* _Your instructions_
Could the lines from the start of the data through the line with "TISUĆE ZADOVOLJNIH KUPACA" be set down exactly, with no pictures among them?

* _Extracted page text data_
════════════════════

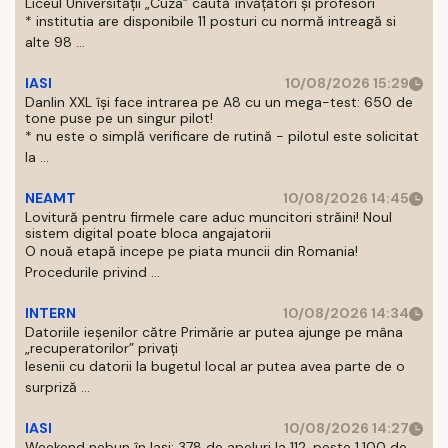
Liceul Universității „Cuza” caută învățători și profesori
* institutia are disponibile 11 posturi cu normă intreagă si
alte 98 ...
IASI
10/08/2026 15:29
Danlin XXL își face intrarea pe A8 cu un mega-test: 650 de
tone puse pe un singur pilot!
* nu este o simplă verificare de rutină - pilotul este solicitat
la ...
NEAMT
10/08/2026 14:45
Lovitură pentru firmele care aduc muncitori străini! Noul
sistem digital poate bloca angajatorii
O nouă etapă incepe pe piata muncii din Romania!
Procedurile privind ...
INTERN
10/08/2026 14:34
Datoriile ieșenilor către Primărie ar putea ajunge pe mâna
„recuperatorilor” privați
Iesenii cu datorii la bugetul local ar putea avea parte de o
surpriză ...
IASI
10/08/2026 14:27
Weekend nebun în Iași: 378 de apeluri la 112, peste 1.100 de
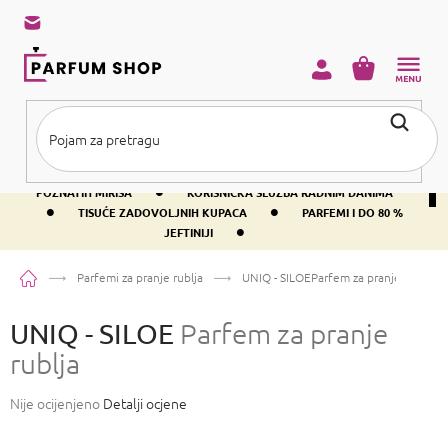
Preskoči
na
sadržaj
KOŠARICA
•
BESPLATNA DOSTAVA IZNAD PRIBLIŽNO 37 €
400+ SVJETSKI
•
POZNATIH MIRISA
KORISNIČKA SLUŽBA RADNIM DANIMA
•
•
TISUĆE ZADOVOLJNIH KUPACA
PARFEMI I DO 80 %
•
JEFTINIJI
Početna
Parfemi za pranje rublja
UNIQ - SILOE
Parfem za pranje rublja
UNIQ - SILOE
Parfem za pranje
rublja
Prosječna
Nije ocijenjeno
Detalji ocjene
ocjena
proizvoda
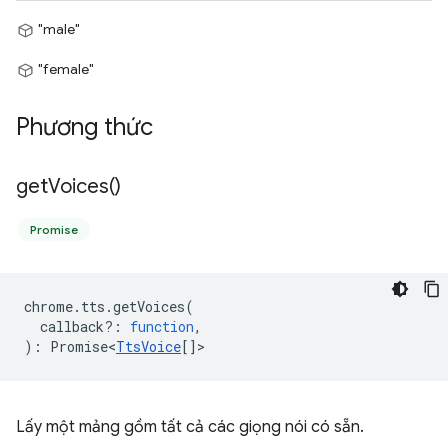
"male"
"female"
Phương thức
get
Voices(
)
Promise
chrome
.
tts
.
getVoices
(
callback?
:
function
,
)
:
Promise<
TtsVoice
[]
>
Lấy một mảng gồm tất cả các giọng nói có sẵn.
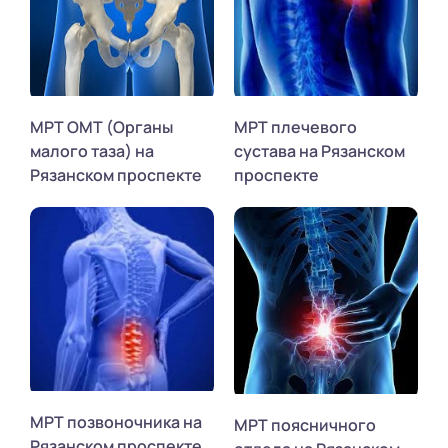
МРТ ОМТ (Органы
МРТ плечевого
малого таза) на
сустава на Рязанском
Рязанском проспекте
проспекте
МРТ позвоночника на
МРТ поясничного
Рязанском проспекте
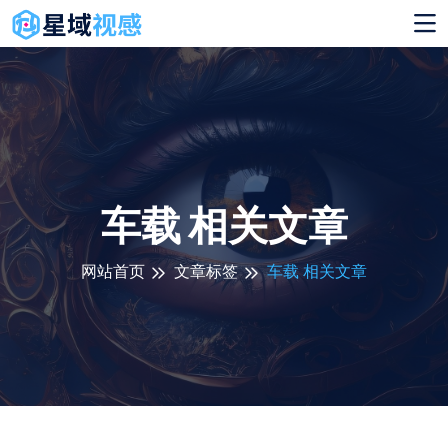
车载 相关文章
网站首页
文章标签
车载 相关文章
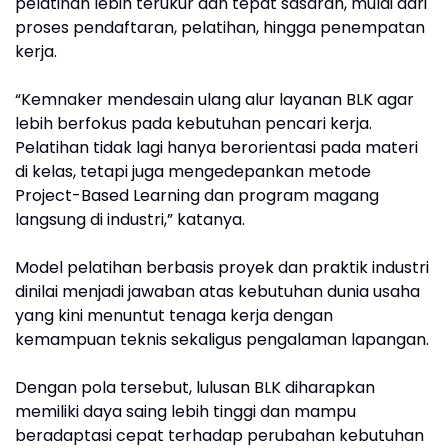
pelatihan lebih terukur dan tepat sasaran, mulai dari
proses pendaftaran, pelatihan, hingga penempatan
kerja.
“Kemnaker mendesain ulang alur layanan BLK agar
lebih berfokus pada kebutuhan pencari kerja.
Pelatihan tidak lagi hanya berorientasi pada materi
di kelas, tetapi juga mengedepankan metode
Project-Based Learning dan program magang
langsung di industri,” katanya.
Model pelatihan berbasis proyek dan praktik industri
dinilai menjadi jawaban atas kebutuhan dunia usaha
yang kini menuntut tenaga kerja dengan
kemampuan teknis sekaligus pengalaman lapangan.
Dengan pola tersebut, lulusan BLK diharapkan
memiliki daya saing lebih tinggi dan mampu
beradaptasi cepat terhadap perubahan kebutuhan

════════════════════

* _Response below_
Liceul Universității „Cuza” caută învățători și profesori
* institutia are disponibile 11 posturi cu normă intreagă si
alte 98 ...
IASI
10/08/2026 15:29
Danlin XXL își face intrarea pe A8 cu un mega-test: 650 de
tone puse pe un singur pilot!
* nu este o simplă verificare de rutină - pilotul este solicitat
la ...
NEAMT
10/08/2026 14:45
Lovitură pentru firmele care aduc muncitori străini! Noul
sistem digital poate bloca angajatorii
O nouă etapă incepe pe piata muncii din Romania!
Procedurile privind ...
INTERN
10/08/2026 14:34
Datoriile ieșenilor către Primărie ar putea ajunge pe mâna
„recuperatorilor” privați
Iesenii cu datorii la bugetul local ar putea avea parte de o
surpriză ...
IASI
10/08/2026 14:27
Weekend nebun în Iași: 378 de apeluri la 112, peste 1.100 de
Preskoči
na
sadržaj
KOŠARICA
•
BESPLATNA DOSTAVA IZNAD PRIBLIŽNO 37 €
400+ SVJETSKI
•
POZNATIH MIRISA
KORISNIČKA SLUŽBA RADNIM DANIMA
•
•
TISUĆE ZADOVOLJNIH KUPACA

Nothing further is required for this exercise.